Como futuro cronista de montaña y actividades alternativas en esta nueva plataforma de noticias, quiero inaugurar mi colaboración compartiendo no solo rutas, paredes o grados, sino también los encuentros humanos que esta pasión nos regala. Historias que nos tocan más allá de la roca, y que nos recuerdan por qué seguimos volviendo a la vertical una y otra vez. Este relato es uno de esos que merece ser contado.
Encuentros que enriquecen…
Freemann, austríaco nacido en Viena aunque pasó su vida entre Múnich y Verona, de 78 años, comenzó a escalar con 15 años en los Alpes tiroleses, aunque no duró mucho tiempo. Tuvo que vivir con esa pena y el vacío que deja perder a un amigo y compañero mientras practicas este deporte que muchos convertimos en nuestro modo de vida. Dejó la escalada a los 16 años por guardar luto, supongo, a un compañero que debe estar protegiéndolo desde algún lugar, que los que seguimos aquí aún no conocemos.
Casi medio siglo después, decidió volver a este deporte, en este caso para honrar a un amigo que lo abandonó 50 años atrás en una pared cualquiera de los Alpes austríacos. Volvió al deporte que más le gusta para hacerlo en paredes fáciles y en solitario. Enamorado de Espiel desde hace algunos años, no dejaba de mirar desde la terraza del refugio, mientras disfrutaba de una cerveza al atardecer, a la pared que se presentaba ante él, la mítica vía San José, 132 mts de roca.

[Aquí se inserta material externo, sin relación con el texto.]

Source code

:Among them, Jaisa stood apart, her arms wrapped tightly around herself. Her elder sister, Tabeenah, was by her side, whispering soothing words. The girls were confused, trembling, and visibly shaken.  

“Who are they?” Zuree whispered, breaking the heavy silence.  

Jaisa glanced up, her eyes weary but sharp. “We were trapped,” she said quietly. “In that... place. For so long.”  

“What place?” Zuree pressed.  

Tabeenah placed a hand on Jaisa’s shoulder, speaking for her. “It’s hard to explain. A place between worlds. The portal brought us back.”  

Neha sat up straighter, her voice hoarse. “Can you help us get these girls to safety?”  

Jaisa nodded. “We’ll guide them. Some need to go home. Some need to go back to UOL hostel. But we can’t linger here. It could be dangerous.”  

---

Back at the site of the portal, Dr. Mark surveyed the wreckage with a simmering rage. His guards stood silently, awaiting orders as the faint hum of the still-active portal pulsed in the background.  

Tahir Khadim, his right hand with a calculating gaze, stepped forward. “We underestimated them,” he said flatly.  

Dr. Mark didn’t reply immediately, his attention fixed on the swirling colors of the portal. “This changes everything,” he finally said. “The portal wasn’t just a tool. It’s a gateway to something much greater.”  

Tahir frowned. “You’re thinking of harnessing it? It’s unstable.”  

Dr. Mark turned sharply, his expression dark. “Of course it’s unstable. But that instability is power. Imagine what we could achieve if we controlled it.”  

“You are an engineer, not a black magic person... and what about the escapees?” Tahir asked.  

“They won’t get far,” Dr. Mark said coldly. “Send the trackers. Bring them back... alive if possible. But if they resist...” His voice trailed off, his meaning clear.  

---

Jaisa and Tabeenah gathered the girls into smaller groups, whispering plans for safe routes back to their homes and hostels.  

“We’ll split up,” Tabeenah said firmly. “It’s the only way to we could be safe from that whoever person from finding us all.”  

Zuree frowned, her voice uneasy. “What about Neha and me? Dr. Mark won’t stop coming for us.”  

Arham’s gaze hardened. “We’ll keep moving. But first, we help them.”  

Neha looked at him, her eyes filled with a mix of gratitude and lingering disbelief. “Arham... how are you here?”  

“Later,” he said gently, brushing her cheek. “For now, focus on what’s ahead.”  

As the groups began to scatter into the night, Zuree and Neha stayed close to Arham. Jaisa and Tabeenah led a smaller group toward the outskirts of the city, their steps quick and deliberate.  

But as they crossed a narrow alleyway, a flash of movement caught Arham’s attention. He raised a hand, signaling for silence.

La observaba con anhelo sin saber si la podría probar. Quizás fue casualidad, pero nuestras vidas se cruzaron esa semana; yo acababa de escalar con un grupo de clientes y él disfrutaba de sus ya habituales cerveza y atardecer, de cara a su objetivo. Me saludó en lo que fue una mezcla de italiano, inglés y castellano, y dejándose llevar por la excitación que ese momento del día le provoca desde hace ya tiempo, me preguntó si yo podría guiarlo por esta pared hasta la cima.
En un inicio accedí de manera profesional, pues esta es parte de mi trabajo. Después entendí que este objetivo estaba por encima de cualquier presunción laboral… Contribuí a cumplir un sueño.
Hoy Freemann se sintió libre, a sus 78 años, al conseguir un objetivo que, hace una semana, sólo podía ver sin tocar…
¿Quién hizo el favor a quién?
Él me regaló la oportunidad de formar parte de su historia, llevaba guardándome un lugar en sus anhelos desde hacía tiempo, sin conocerme…
Fue un placer inexplicable, ni siquiera ahora que ya pasó la emoción, que decidiera formar cordada conmigo una persona que cuenta por decenas sus experiencias en montaña, la mayor parte de veces son bonitos recuerdos, la mayor parte…
Ya pasaron 8 años de aquel día, no volví a saber nada más de aquel tirolés de mirada profunda y limpia, pero sigo y seguiré agradecido por haberme hecho ver que nunca es tarde.
La montaña, para muchos de nosotros, no es solo un lugar. Es una escuela silenciosa, una forma de vida, un espejo donde aprendemos quiénes somos. En la comarca del Alto Guadalquivir, son muchos los que han crecido bajo esa filosofía: niños que corrieron entre olivares, que aprendieron a leer el viento y el silencio, y que descubrieron que la cima no siempre está en lo alto, sino a veces en el interior. Ese paisaje, aparentemente humilde, fue el caldo de cultivo para decenas de personas que, al hacerse mayores, sintieron la llamada de lo vertical y buscaron paredes por todo el mundo, desde Picos de Europa hasta Patagonia.
Escalar, caminar o simplemente contemplar desde un mirador del Guadiato no es un acto deportivo sin más: es casi un ritual. La montaña nos conecta con nuestras raíces y, al mismo tiempo, nos lanza lejos, como si ese espíritu libre que habita las sierras del Alto Guadalquivir necesitara saltar sus propias fronteras. Por eso, contar estas historias es también rendir homenaje a una cultura silenciosa pero viva, a una pasión que no entiende de edades ni de idiomas. A veces, como en el caso de Freemann, basta una mirada compartida y una pared por delante para entenderlo todo.